(Beginning of Material supplied)

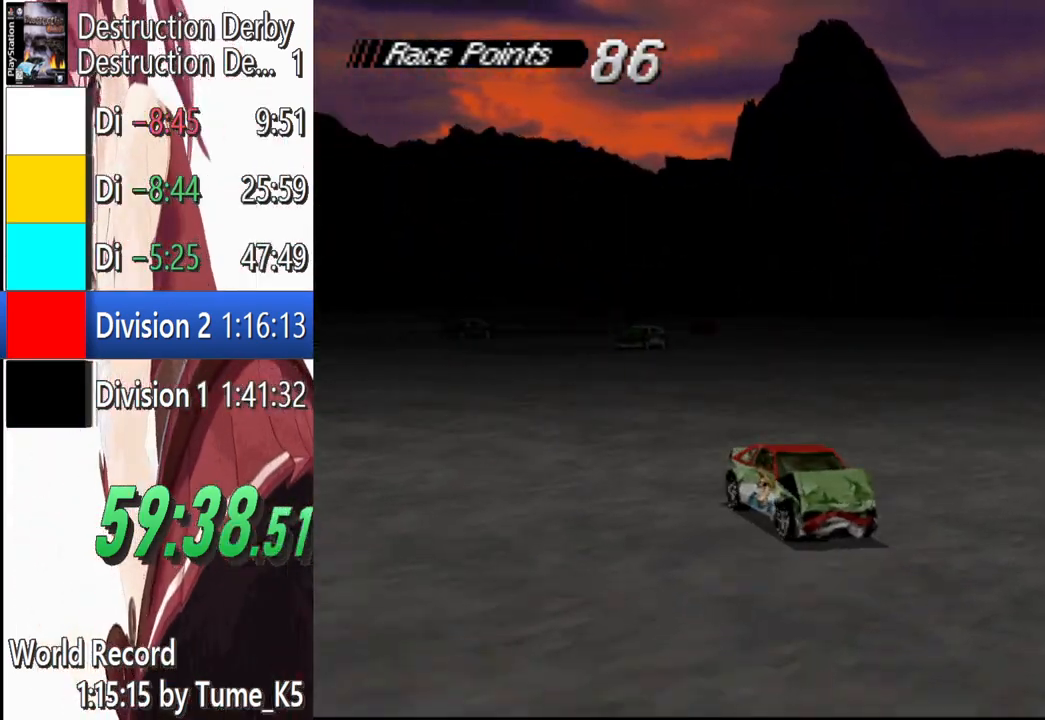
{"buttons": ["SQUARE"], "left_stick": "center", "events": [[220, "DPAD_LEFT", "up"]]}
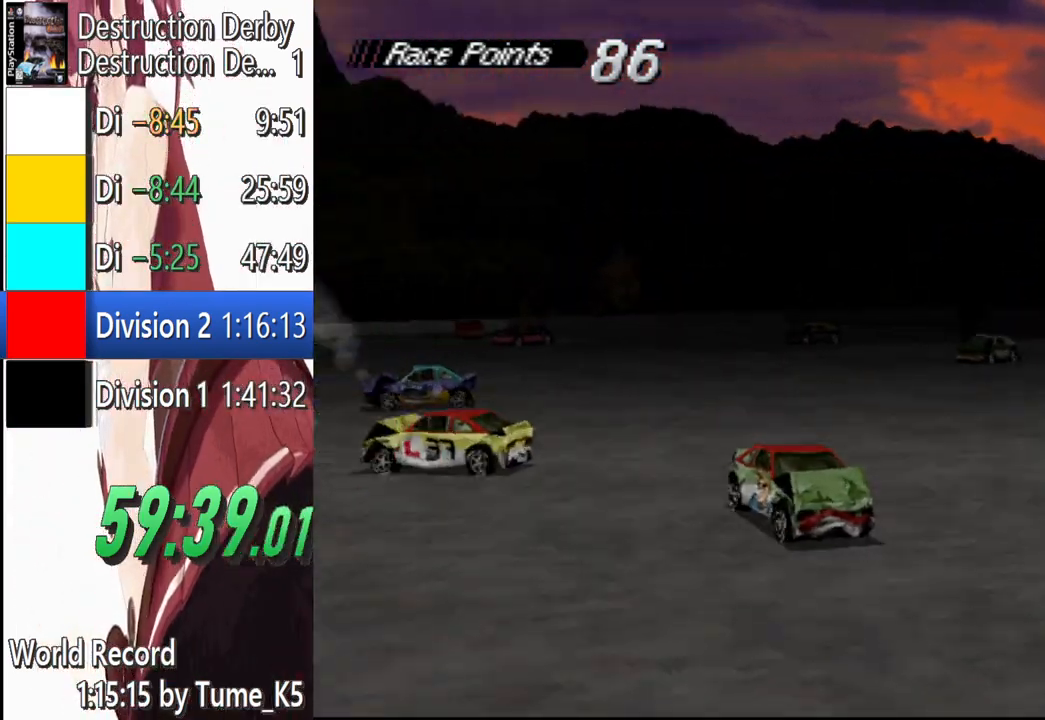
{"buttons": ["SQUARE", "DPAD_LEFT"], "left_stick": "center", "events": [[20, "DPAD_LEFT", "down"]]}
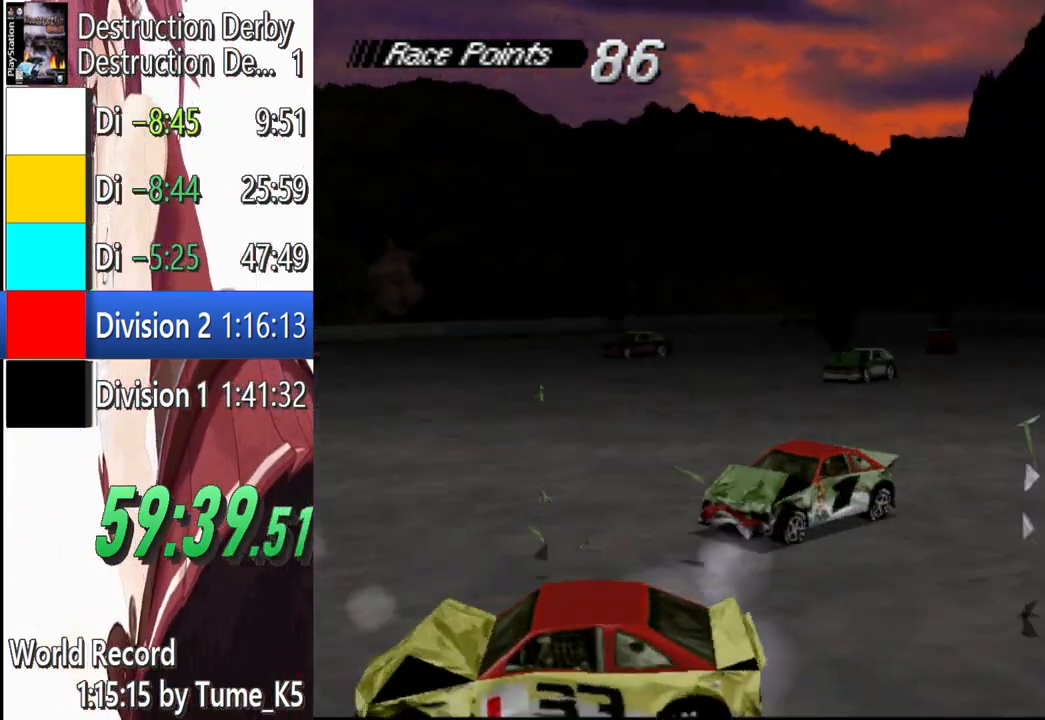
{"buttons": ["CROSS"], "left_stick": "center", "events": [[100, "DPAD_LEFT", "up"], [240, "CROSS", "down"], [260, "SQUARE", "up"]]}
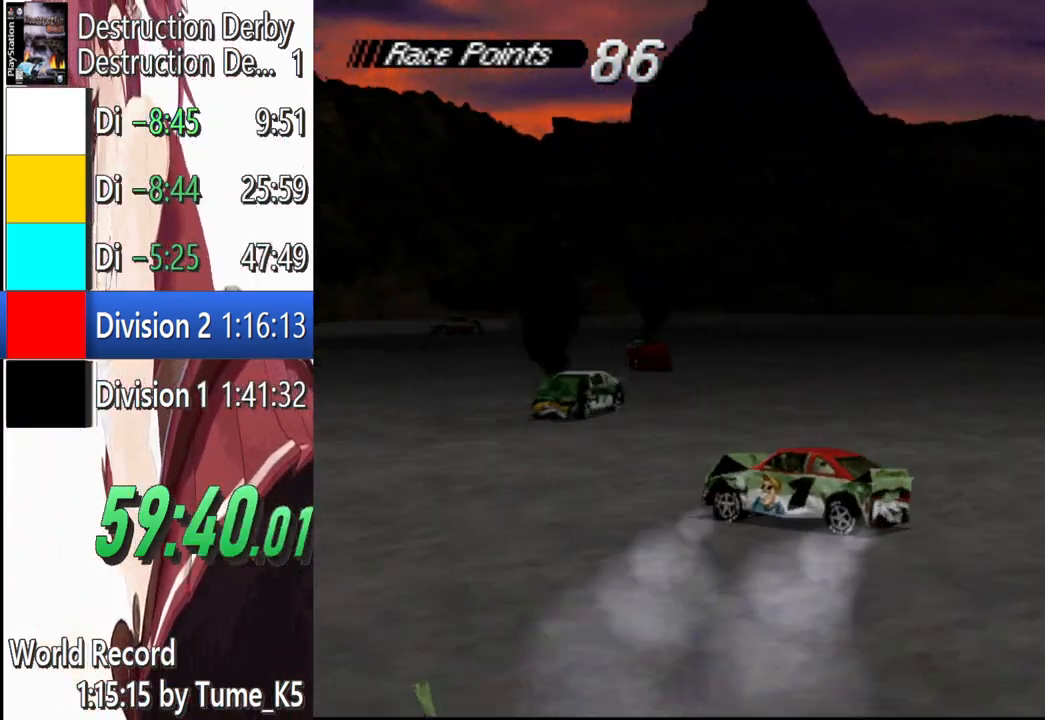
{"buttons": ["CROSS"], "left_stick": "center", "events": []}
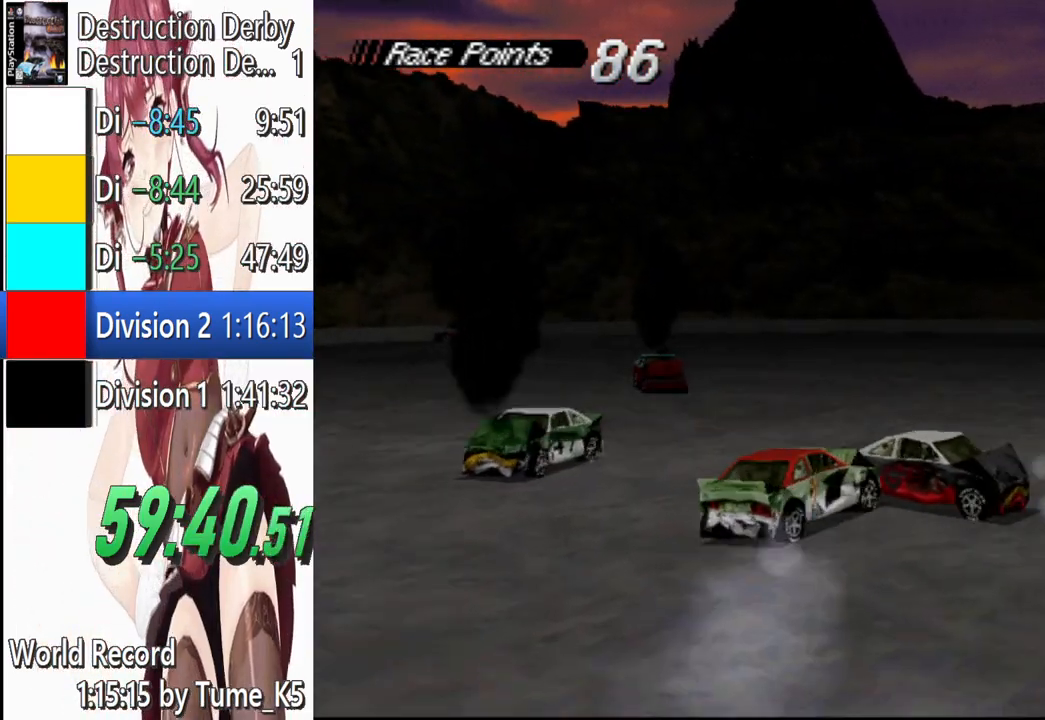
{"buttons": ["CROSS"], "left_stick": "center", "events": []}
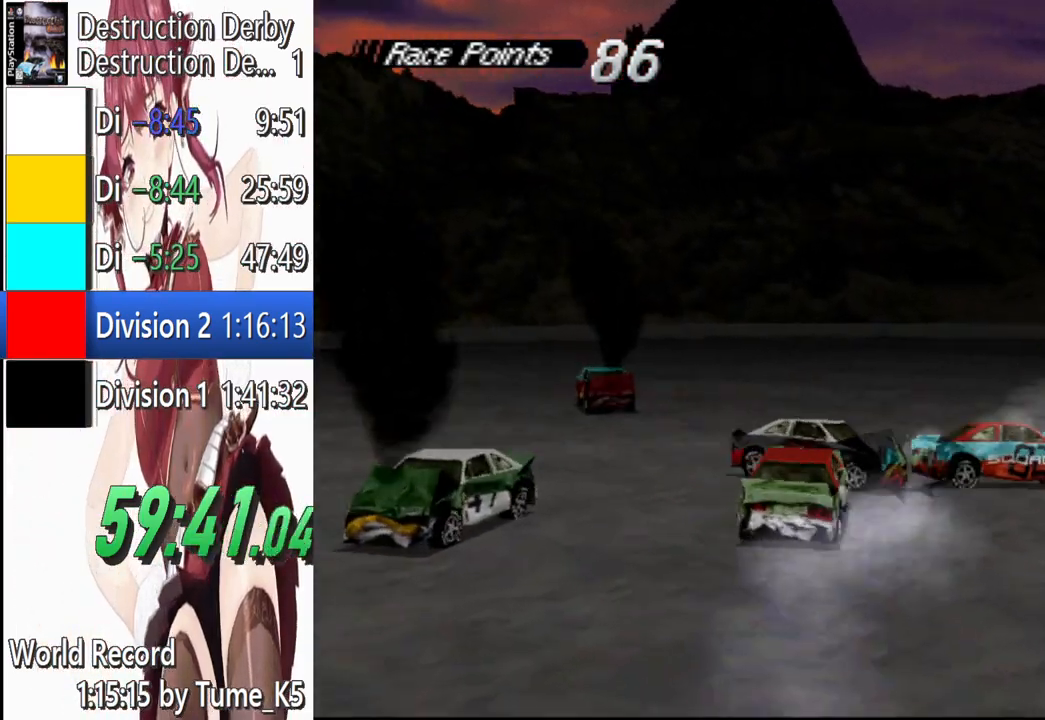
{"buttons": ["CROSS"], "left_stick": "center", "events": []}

(End of Material supplied)

_Your instructions_.
Please return every line of the material above that includes "SQUARE".

_Worked solution_.
{"buttons": ["SQUARE"], "left_stick": "center", "events": [[220, "DPAD_LEFT", "up"]]}
{"buttons": ["SQUARE", "DPAD_LEFT"], "left_stick": "center", "events": [[20, "DPAD_LEFT", "down"]]}
{"buttons": ["CROSS"], "left_stick": "center", "events": [[100, "DPAD_LEFT", "up"], [240, "CROSS", "down"], [260, "SQUARE", "up"]]}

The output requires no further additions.